Source passage:
*-*-*

I don't see this written down anywhere. Because this assumption will
guide the design in the kernel.

> a guest owner was tricked into booting unencrypted on a compromised
> host and exposing their secrets. Their attestation process might even
> do some additional CPUID sanity checks, which would at the point
> be via the SNP CPUID table and look legitimate, unaware that the
> kernel didn't actually use the SNP CPUID table until after 0x8000001F
> was parsed (if we were to only initialize it after/as-part-of
> sme_enable()).

So what happens with that guest owner later?

How is she to notice that she booted unencrypted?

> Fortunately in this scenario I think the guest kernel actually would fail to
> boot due to the SNP hardware unconditionally treating code/page tables as
> encrypted pages. I tested some of these scenarios just to check, but not
> all, and I still don't feel confident enough about it to say that there's
> not some way to exploit this by someone who is more clever/persistant than
> me.

All this design needs to be preceded with: "We protect against cases A,
B and C and not against D, E, etc."

So that it is clear to all parties involved what we're working with and
what we're protecting against and what we're *not* protecting against.

End of mail 2, more later.
Michael Roth Oct. 21, 2021, 12:35 a.m. UTC | #7
On Wed, Oct 20, 2021 at 08:01:07PM +0200, Borislav Petkov wrote:
> On Wed, Oct 20, 2021 at 11:10:23AM -0500, Michael Roth wrote:
> > [Sorry for the wall of text, just trying to work through everything.]
> 
> And I'm going to respond in a couple of mails just for my own sanity.
> 
> > I'm not sure if this is pertaining to using the CPUID table prior to
> > sme_enable(), or just the #VC-based SEV MSR read. The following comments
> > assume the former. If that assumption is wrong you can basically ignore
> > the rest of this email :)

*-*-*

Entries supplied:
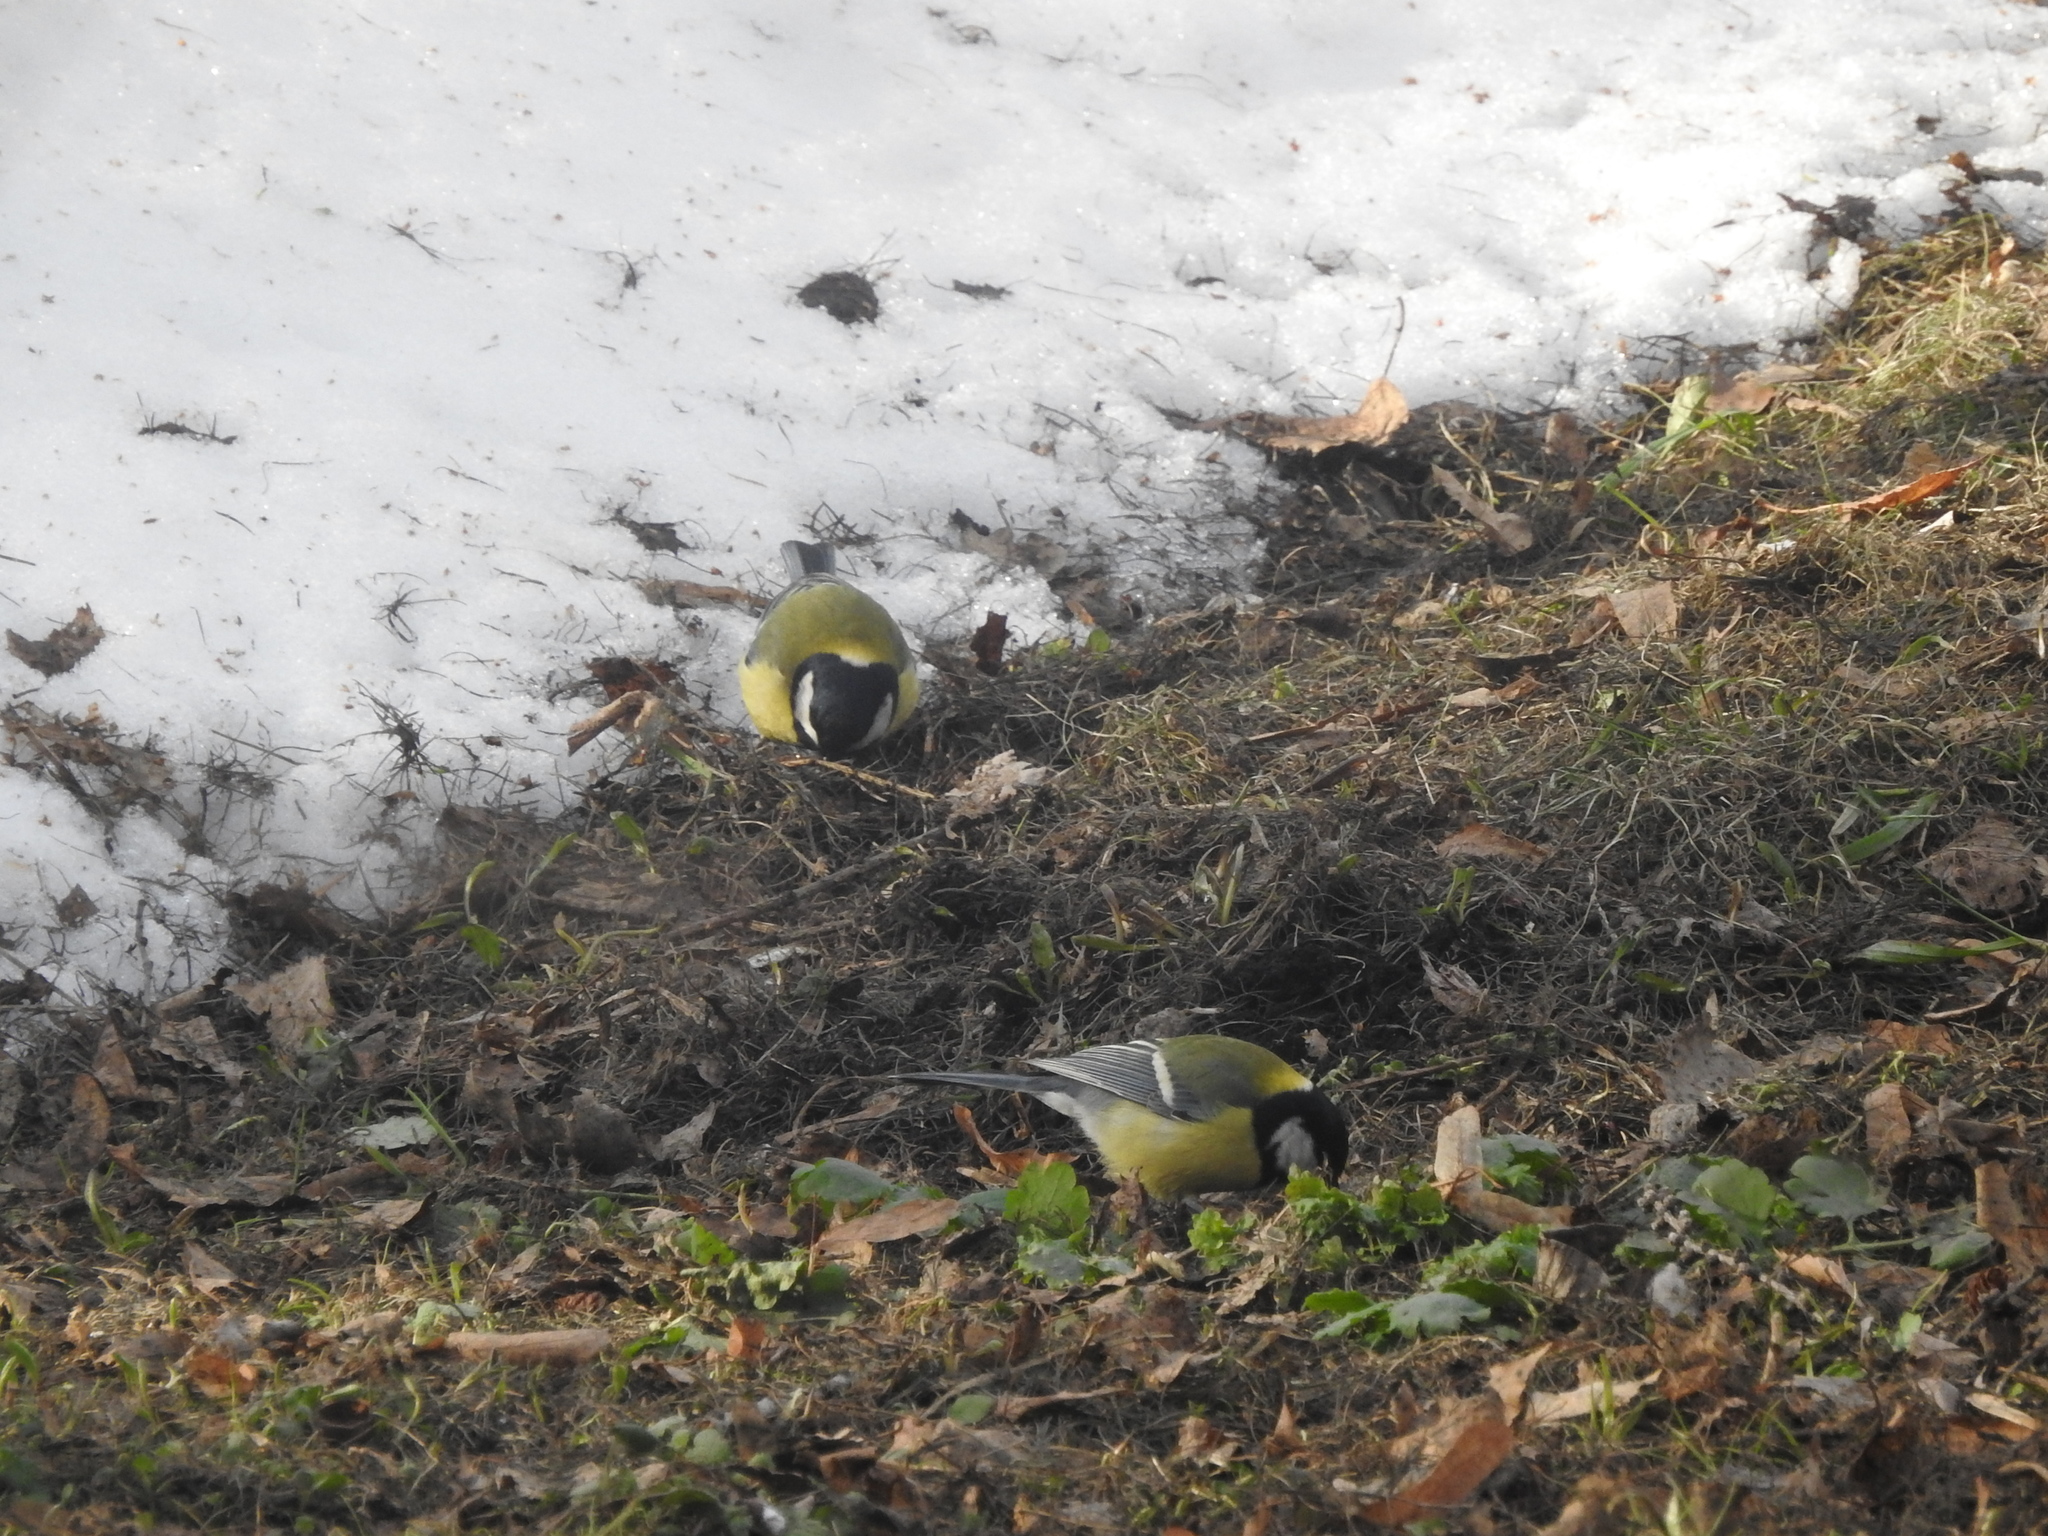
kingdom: Animalia
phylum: Chordata
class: Aves
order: Passeriformes
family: Paridae
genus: Parus
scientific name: Parus major
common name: Great tit
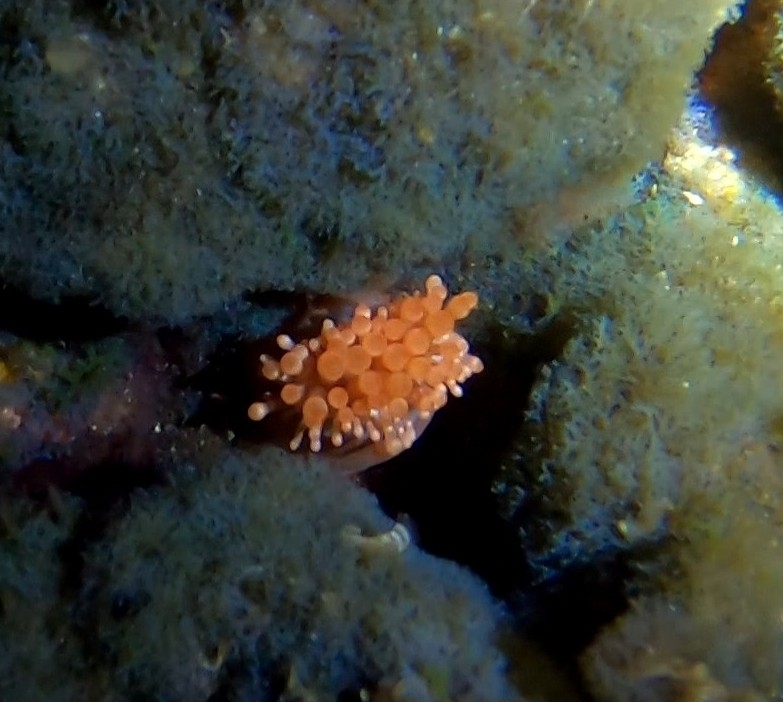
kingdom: Animalia
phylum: Cnidaria
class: Anthozoa
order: Actiniaria
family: Andvakiidae
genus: Telmatactis
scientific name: Telmatactis cricoides
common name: Blunt-tentacled anemone
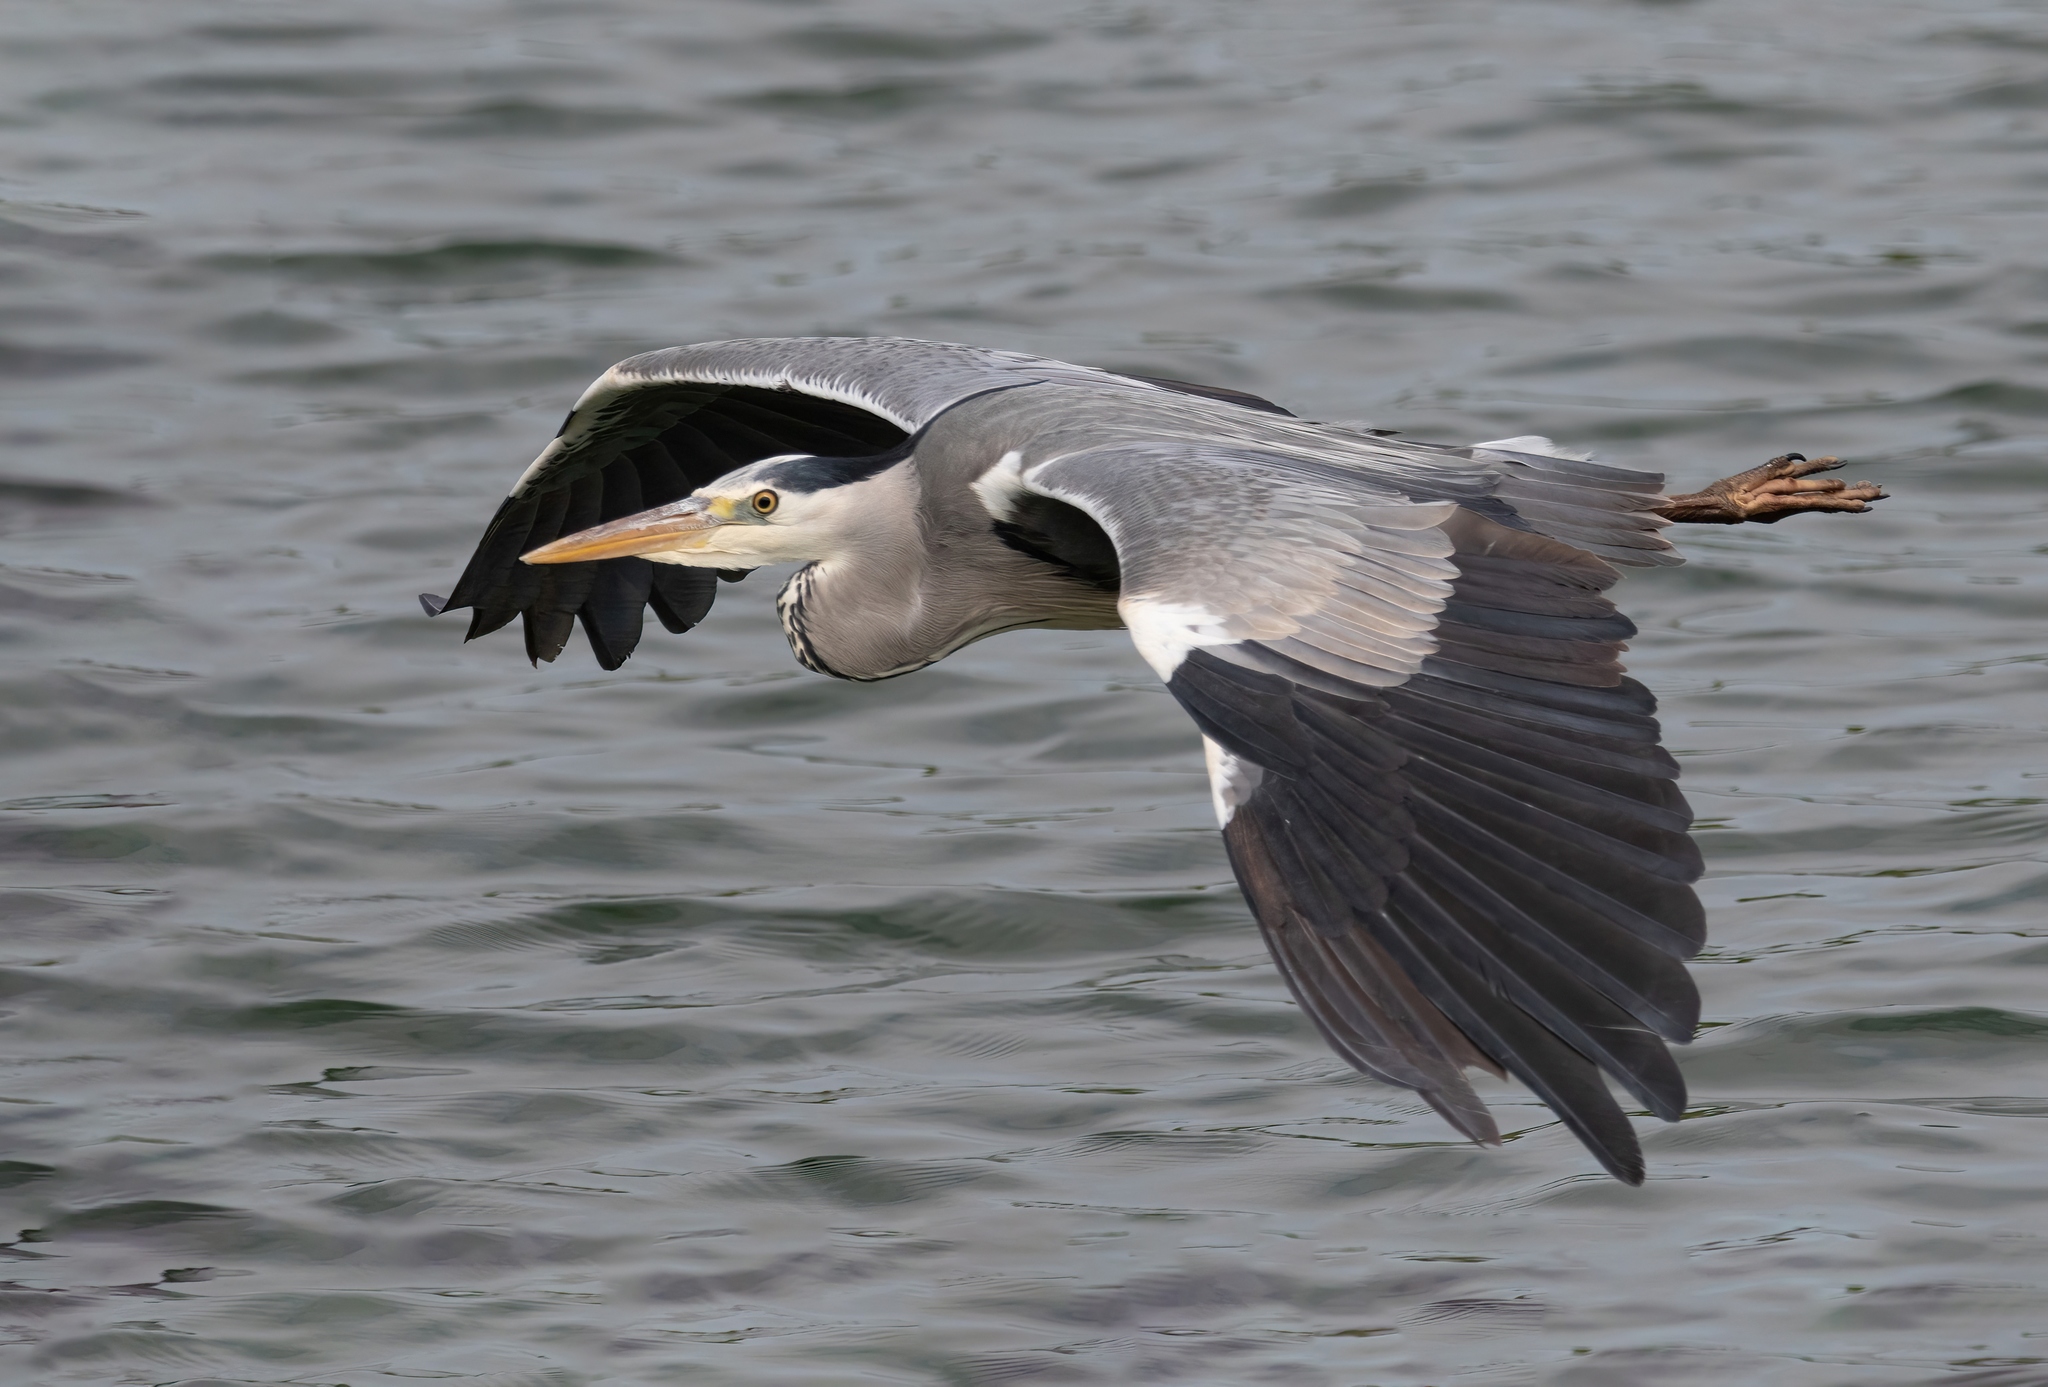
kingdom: Animalia
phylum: Chordata
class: Aves
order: Pelecaniformes
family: Ardeidae
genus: Ardea
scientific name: Ardea cinerea
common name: Grey heron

*-*-*

Required work:
1/ List every date-and-time stamp in the mailing-list thread, as they appear there.
2/ Quote the mailing-list thread word for word between "So that it is" and "my own sanity.", inclusive.

Responses for each task:
1/
- Oct. 21, 2021, 12:35 a.m. UTC
- Wed, Oct 20, 2021 at 08:01:07PM +0200
- Wed, Oct 20, 2021 at 11:10:23AM -0500

2/
So that it is clear to all parties involved what we're working with and
what we're protecting against and what we're *not* protecting against.

End of mail 2, more later.
Michael Roth Oct. 21, 2021, 12:35 a.m. UTC | #7
On Wed, Oct 20, 2021 at 08:01:07PM +0200, Borislav Petkov wrote:
> On Wed, Oct 20, 2021 at 11:10:23AM -0500, Michael Roth wrote:
> > [Sorry for the wall of text, just trying to work through everything.]
> 
> And I'm going to respond in a couple of mails just for my own sanity.